In quei giorni gli fu recapitata per sbaglio - causato dall’omonimia con un altro membro della Compagnia dei Bianchi - una lettera scritta da altri due religiosi, Giovanni Agostino Adorno e Fabrizio Caracciolo. Nella lettera, i due esortavano il destinatario a unirsi a loro per fondare un nuovo ordine. L’errore venne preso come un segno della Provvidenza. E i tre si ritirarono per quaranta giorni all’eremo dei camaldolesi di Napoli per scrivere la regola, che fu approvata l’1 luglio 1588 con la bolla Sacrae Religionis di Sisto V. Nacquero così, nel bel mezzo della Riforma cattolica, i Chierici Regolari Minori, i cui membri sono oggi comunemente detti Caracciolini, in onore del santo ricordato oggi. Il quale professò i tre voti religiosi assumendo il nome di Francesco, per la grande devozione che nutriva verso il “Poverello d’Assisi”. Clemente VIII concesse poi a lui e ai suoi compagni di poter professare solennemente un quarto voto, ossia quello di non ambire a dignità ecclesiastiche.
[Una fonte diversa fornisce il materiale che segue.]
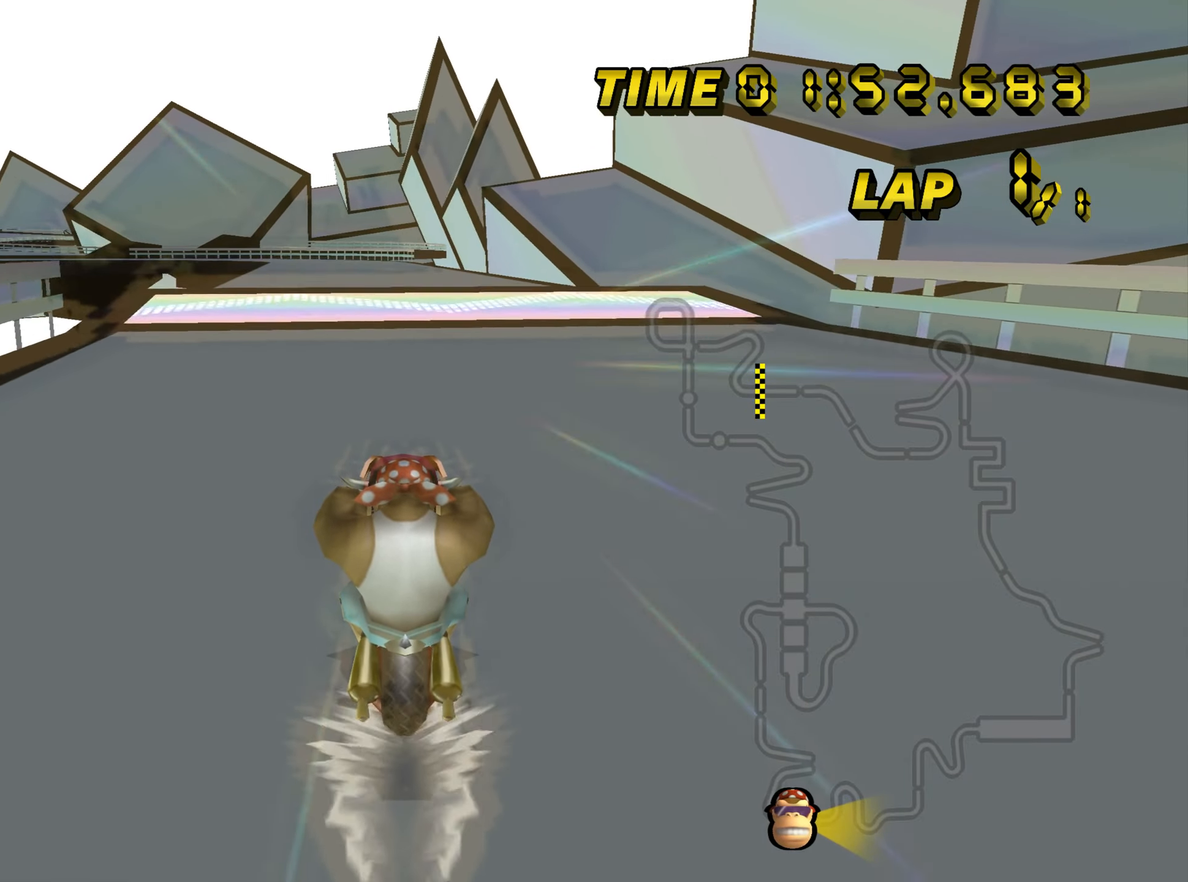
{"buttons": ["C"], "left_stick": "center", "events": []}
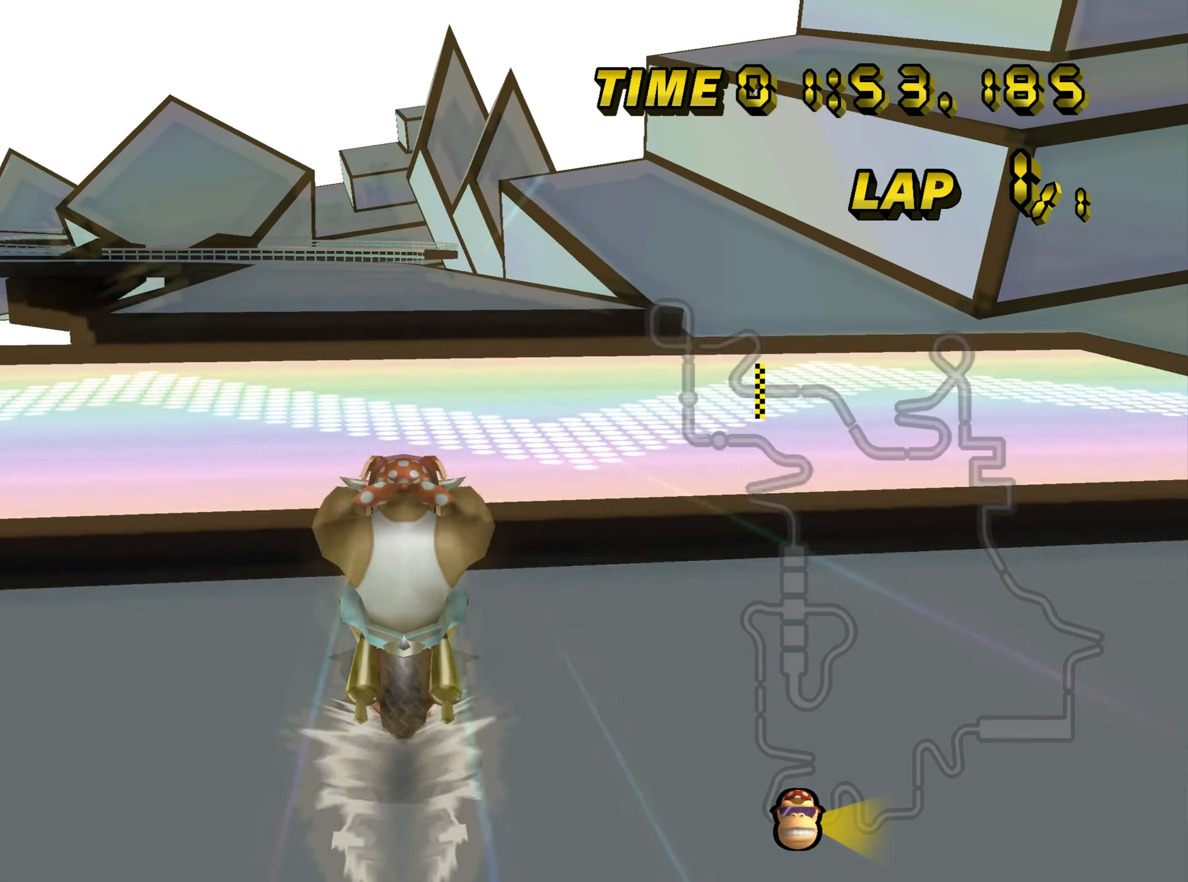
{"buttons": ["C", "Z"], "left_stick": "left", "events": [[134, "left_stick", "left"], [151, "Z", "down"]]}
Dopo la morte di Adorno (1551-1591), che fino a quel momento aveva guidato i confratelli, Francesco venne eletto preposito generale. L’incarico non lo portò a cambiare le sue abitudini di vita. Continuava a fare la questua per i poveri, assistere i malati, pulire la chiesa e dormire nelle celle più umili. Nell’assistere gli infermi gli capitò di guarirne diversi facendogli il segno della croce sulla fronte; quando veniva ringraziato, rispondeva: “Fratello, datene grazia a Dio e non a me, che sono il più tristo e malvagio peccatore che si trovi”. Si mortificava di frequente, indossando cilici e catenelle fino a sanguinare. Ma offriva tutto per la sua santificazione e la salvezza del suo prossimo, dai condannati alle prostitute. Perciò finì per essere chiamato “il cacciatore delle anime”. Svolgeva una buona parte del suo ministero ad ascoltare confessioni. E, quando celebrava Messa, il trasporto per il sacrificio di Gesù era tale da provocarne il pianto, costringendolo a volte a interrompersi per la commozione.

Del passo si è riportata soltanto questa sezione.